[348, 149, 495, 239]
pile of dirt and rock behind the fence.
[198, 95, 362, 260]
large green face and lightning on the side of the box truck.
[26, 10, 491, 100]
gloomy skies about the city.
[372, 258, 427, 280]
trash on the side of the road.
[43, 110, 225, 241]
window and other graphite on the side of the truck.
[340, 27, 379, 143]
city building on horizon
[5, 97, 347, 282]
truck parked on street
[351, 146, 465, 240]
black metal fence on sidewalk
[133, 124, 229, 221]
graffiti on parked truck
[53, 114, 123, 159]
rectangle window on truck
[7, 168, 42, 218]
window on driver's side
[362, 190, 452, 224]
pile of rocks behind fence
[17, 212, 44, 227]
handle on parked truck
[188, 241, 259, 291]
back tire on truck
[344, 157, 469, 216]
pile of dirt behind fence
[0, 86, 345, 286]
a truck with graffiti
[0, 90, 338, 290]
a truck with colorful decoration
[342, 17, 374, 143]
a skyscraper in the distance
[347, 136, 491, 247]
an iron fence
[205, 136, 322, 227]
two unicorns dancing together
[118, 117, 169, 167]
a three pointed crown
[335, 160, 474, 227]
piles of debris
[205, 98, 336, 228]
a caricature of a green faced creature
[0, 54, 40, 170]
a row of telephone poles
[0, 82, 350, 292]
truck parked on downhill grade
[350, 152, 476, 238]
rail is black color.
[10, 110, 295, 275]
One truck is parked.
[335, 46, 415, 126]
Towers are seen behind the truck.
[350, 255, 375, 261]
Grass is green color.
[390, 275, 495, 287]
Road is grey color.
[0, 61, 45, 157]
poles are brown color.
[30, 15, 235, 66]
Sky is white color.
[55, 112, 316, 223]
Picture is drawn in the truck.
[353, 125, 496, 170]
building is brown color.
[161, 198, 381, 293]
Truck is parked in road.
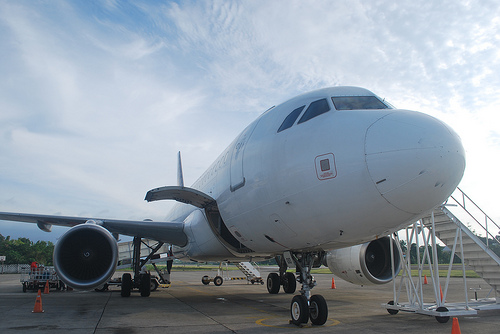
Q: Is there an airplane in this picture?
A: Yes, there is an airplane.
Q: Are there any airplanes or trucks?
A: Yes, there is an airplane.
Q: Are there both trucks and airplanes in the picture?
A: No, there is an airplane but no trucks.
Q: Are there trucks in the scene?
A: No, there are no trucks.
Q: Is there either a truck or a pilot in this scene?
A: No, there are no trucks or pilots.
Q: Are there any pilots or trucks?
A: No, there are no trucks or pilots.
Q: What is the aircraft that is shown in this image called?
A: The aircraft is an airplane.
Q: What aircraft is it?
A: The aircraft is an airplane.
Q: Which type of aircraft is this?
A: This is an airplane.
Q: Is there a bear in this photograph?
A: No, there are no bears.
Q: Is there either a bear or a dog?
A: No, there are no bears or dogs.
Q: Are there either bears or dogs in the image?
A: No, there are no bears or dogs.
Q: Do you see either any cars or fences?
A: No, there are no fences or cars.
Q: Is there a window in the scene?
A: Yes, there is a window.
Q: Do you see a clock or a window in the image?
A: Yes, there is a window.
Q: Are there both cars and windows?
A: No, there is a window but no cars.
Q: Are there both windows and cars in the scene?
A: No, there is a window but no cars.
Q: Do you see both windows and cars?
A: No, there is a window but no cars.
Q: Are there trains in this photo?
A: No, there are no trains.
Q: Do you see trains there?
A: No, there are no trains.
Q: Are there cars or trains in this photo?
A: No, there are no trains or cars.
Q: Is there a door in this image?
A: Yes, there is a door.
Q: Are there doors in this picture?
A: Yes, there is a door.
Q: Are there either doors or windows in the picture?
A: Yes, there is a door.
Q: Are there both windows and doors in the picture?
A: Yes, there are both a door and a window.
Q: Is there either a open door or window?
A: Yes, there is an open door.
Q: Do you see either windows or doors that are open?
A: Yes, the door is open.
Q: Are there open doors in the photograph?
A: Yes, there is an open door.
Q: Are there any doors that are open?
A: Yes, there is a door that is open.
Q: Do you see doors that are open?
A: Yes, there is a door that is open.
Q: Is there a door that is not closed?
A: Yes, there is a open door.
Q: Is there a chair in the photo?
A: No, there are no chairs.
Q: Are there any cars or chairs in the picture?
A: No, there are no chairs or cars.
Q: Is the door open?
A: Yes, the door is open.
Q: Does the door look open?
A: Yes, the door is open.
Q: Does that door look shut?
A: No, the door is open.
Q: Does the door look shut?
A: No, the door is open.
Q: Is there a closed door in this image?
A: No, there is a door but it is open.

# Work instructions
Output the lines of the entries from the line with "[0, 86, 345, 286]" up to and including the line with "Grass is green color." as a Markdown table with the columns Row and Line. Number each row and leave out blank lines.

# Expected answer
| Row | Line |
|---|---|
| 1 | [0, 86, 345, 286] |
| 2 | a truck with graffiti |
| 3 | [0, 90, 338, 290] |
| 4 | a truck with colorful decoration |
| 5 | [342, 17, 374, 143] |
| 6 | a skyscraper in the distance |
| 7 | [347, 136, 491, 247] |
| 8 | an iron fence |
| 9 | [205, 136, 322, 227] |
| 10 | two unicorns dancing together |
| 11 | [118, 117, 169, 167] |
| 12 | a three pointed crown |
| 13 | [335, 160, 474, 227] |
| 14 | piles of debris |
| 15 | [205, 98, 336, 228] |
| 16 | a caricature of a green faced creature |
| 17 | [0, 54, 40, 170] |
| 18 | a row of telephone poles |
| 19 | [0, 82, 350, 292] |
| 20 | truck parked on downhill grade |
| 21 | [350, 152, 476, 238] |
| 22 | rail is black color. |
| 23 | [10, 110, 295, 275] |
| 24 | One truck is parked. |
| 25 | [335, 46, 415, 126] |
| 26 | Towers are seen behind the truck. |
| 27 | [350, 255, 375, 261] |
| 28 | Grass is green color. |